Hoe te herdenken? We legden de vraag voor aan filosofen Maarten Doorman, Daan Roovers en René ten Bos.
Maarten Doorman: In de discussie rond Dodenherdenking zie je twee trends terugkomen. Oorspronkelijk werden alleen de slachtoffers van de Tweede Wereldoorlog herdacht, sinds 1961 herdenken we alle Nederlandse oorlogsslachtoffers sinds het uitbreken van de Tweede Wereldoorlog. De vraag die terugkeert is of we dat niet moeten uitbreiden. Met ook slachtoffers die niet de Nederlandse nationaliteit hebben, bijvoorbeeld.
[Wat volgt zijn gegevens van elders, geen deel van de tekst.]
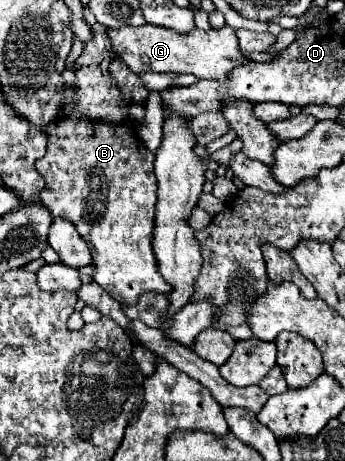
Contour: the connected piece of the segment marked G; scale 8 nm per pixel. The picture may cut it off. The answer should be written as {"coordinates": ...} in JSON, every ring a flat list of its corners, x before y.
{"coordinates":[[144,24,142,28,124,28,124,30,110,30,110,40,114,52,126,62,126,66,134,72,178,72,178,74,194,74,196,78,208,80,228,80,230,72,240,66,248,64,246,58,238,50,238,42,234,30,224,26,220,30,192,30,192,34,176,34,174,30,164,30,162,26]]}

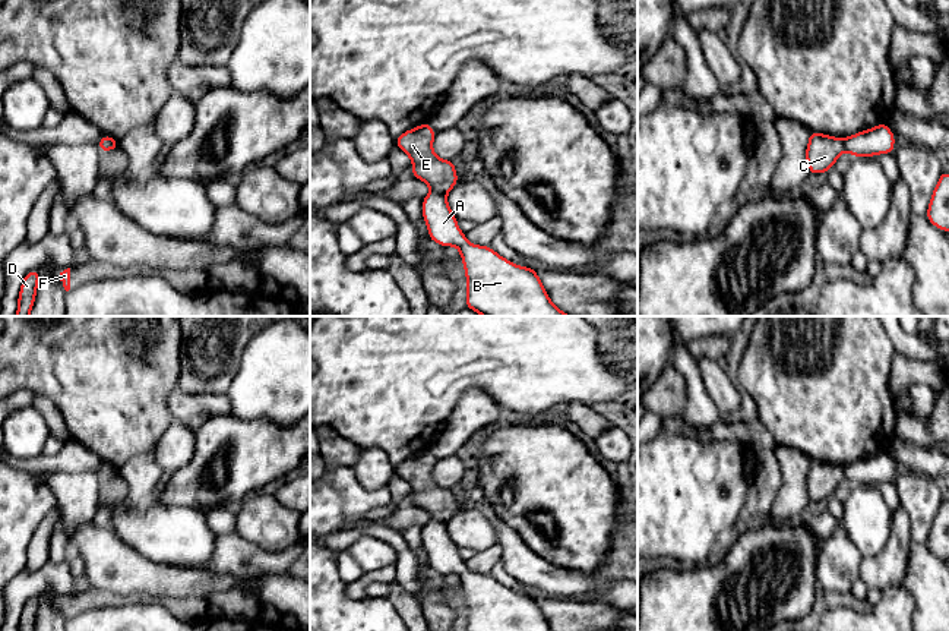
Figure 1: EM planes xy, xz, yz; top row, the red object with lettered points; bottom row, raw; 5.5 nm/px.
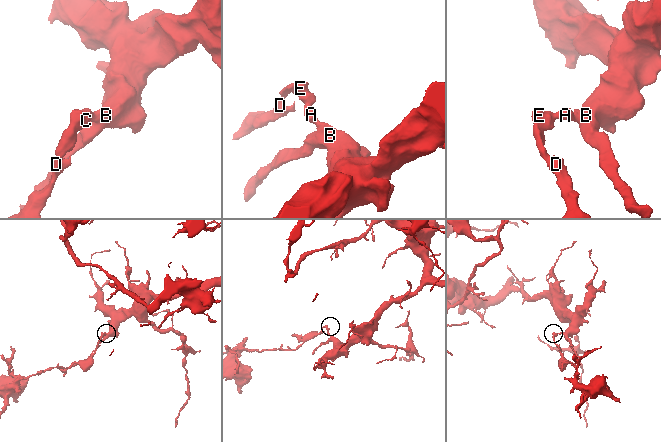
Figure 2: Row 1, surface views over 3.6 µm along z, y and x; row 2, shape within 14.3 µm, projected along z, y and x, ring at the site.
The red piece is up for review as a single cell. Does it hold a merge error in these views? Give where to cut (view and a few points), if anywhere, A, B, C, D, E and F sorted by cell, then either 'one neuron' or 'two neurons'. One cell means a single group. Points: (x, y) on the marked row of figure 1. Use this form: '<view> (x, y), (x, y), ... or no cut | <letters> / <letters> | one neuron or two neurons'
xz (432, 189), (445, 195) | A B / C D E F | two neurons

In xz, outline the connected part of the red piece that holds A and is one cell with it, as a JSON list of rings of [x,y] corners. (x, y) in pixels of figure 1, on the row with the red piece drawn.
[[[431,190],[423,198],[423,220],[428,228],[428,239],[443,247],[456,246],[461,252],[466,275],[465,307],[483,316],[572,316],[557,309],[550,300],[534,268],[515,265],[490,246],[471,244],[458,227],[446,195]]]

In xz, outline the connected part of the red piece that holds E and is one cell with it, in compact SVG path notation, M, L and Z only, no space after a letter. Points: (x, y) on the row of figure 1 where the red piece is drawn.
M423 123L418 127L404 132L395 138L395 143L412 161L412 177L426 182L439 195L447 195L458 184L455 163L440 160L433 152L436 130Z

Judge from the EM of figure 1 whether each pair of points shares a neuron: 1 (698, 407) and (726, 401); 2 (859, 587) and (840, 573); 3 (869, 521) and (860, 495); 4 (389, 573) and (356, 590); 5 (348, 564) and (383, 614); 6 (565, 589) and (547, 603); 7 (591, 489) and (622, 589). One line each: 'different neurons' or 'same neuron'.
1: different neurons
2: different neurons
3: same neuron
4: same neuron
5: different neurons
6: different neurons
7: different neurons

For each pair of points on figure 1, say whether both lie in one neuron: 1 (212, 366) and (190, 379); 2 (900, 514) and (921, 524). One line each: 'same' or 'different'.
1: same
2: different

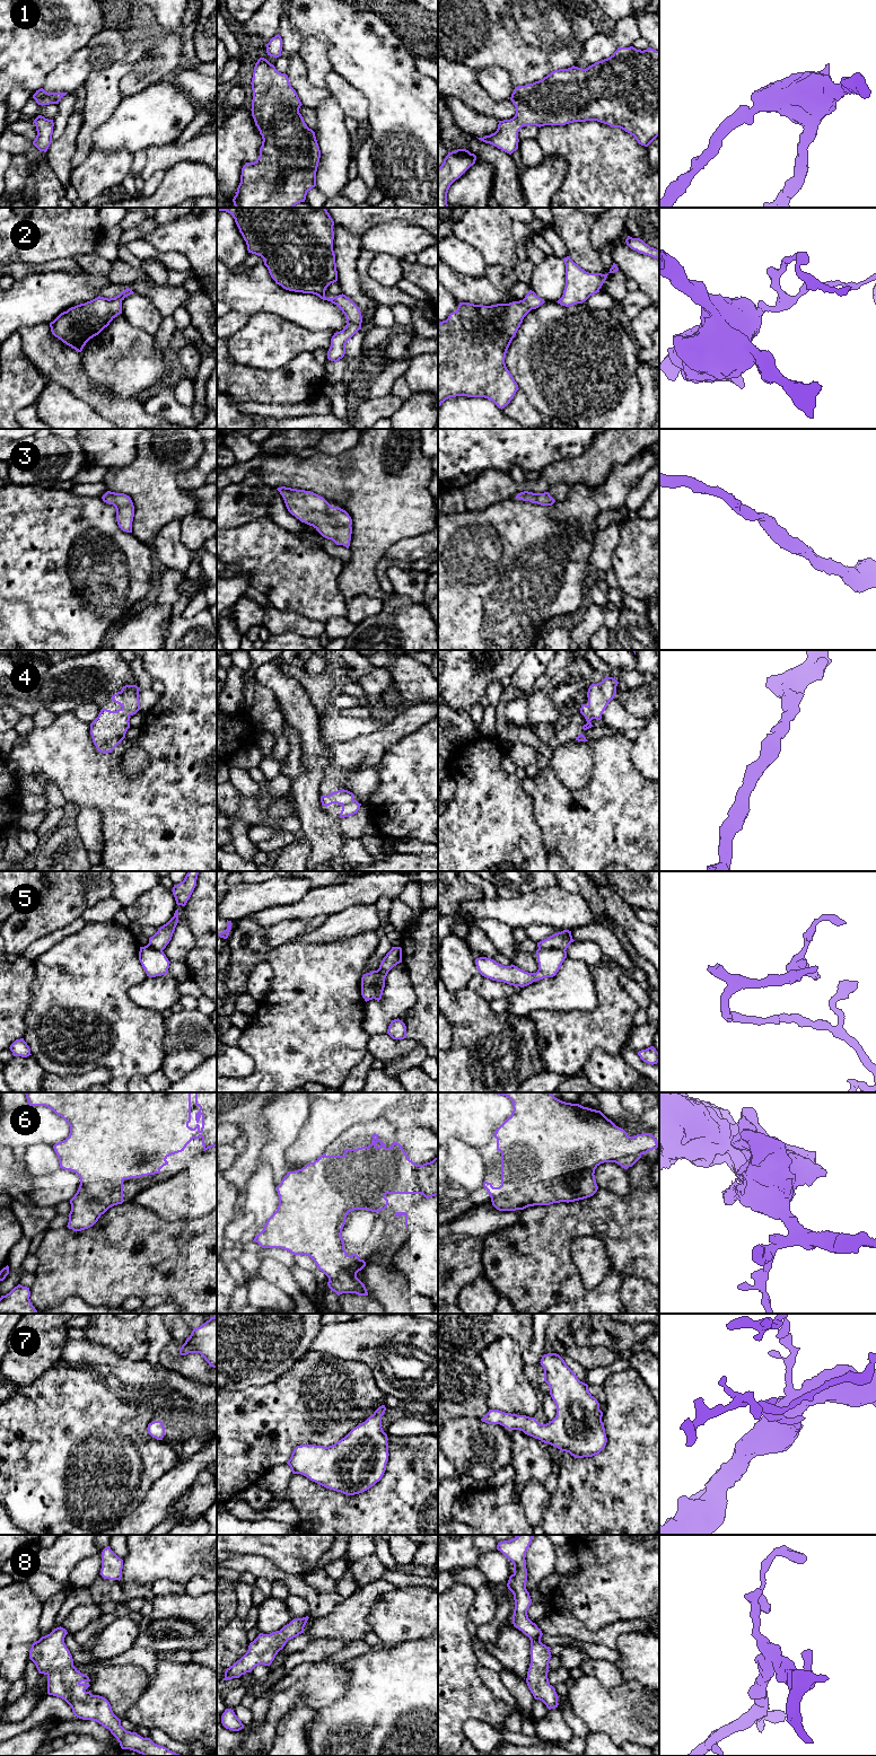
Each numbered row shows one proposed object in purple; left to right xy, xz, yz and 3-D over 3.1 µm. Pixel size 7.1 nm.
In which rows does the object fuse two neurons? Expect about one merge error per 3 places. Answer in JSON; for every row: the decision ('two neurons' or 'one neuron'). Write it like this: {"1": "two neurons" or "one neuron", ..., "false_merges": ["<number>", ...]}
{"1": "one neuron", "2": "one neuron", "3": "one neuron", "4": "one neuron", "5": "two neurons", "6": "one neuron", "7": "one neuron", "8": "one neuron", "false_merges": ["5"]}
Daarnaast is er de kwestie wie je nou wel en wie je nou niet slachtoffer noemt. Zijn niet ook Nederlanders die aan de kant van de bezetter stonden, in zekere zin slachtoffer?
Daan Roovers: Ik vind zo'n herdenking van vluchtelingen op het Rembrandtplein een mooi initiatief, maar je moet het niet vermengen met de Nationale Dodenherdenking op de Dam. Doe het op een andere plaats en liefst ook een andere tijd. De grotere sociale verbanden waarin wij leven, worden gevormd en bijeengehouden door collectieve herinneringen, dus vind ik het belangrijk met het oog op die collectieve achtergrond om de officiële herdenking in tact te laten. Als je aan die herinneringen gaat morrelen, verliezen ze hun waarde.
René ten Bos: Je moet niet teveel op een hoop willen gooien. Natuurlijk trek ik me het lot van vluchtelingen aan, maar 4 mei gaat vooral over de Tweede Wereldoorlog, en dan met name over de Holocaust. Nijmegen, waar ik woon, is zwaar getroffen tijdens de oorlog. Ik heb wel mensen gesproken die zich dat nog kunnen herinneren, en voor hen betekent het veel als op 4 mei om 19:30 uur de Waalbrug dichtgaat, voor de herdenking. Ook vrienden van mij gaan daar naartoe. De inhoud van die herdenking moet je beschermen, er moet een zekere vormvastheid zijn. In de discussie over de invulling van Dodenherdenking zie je al een soort leegte ontstaan.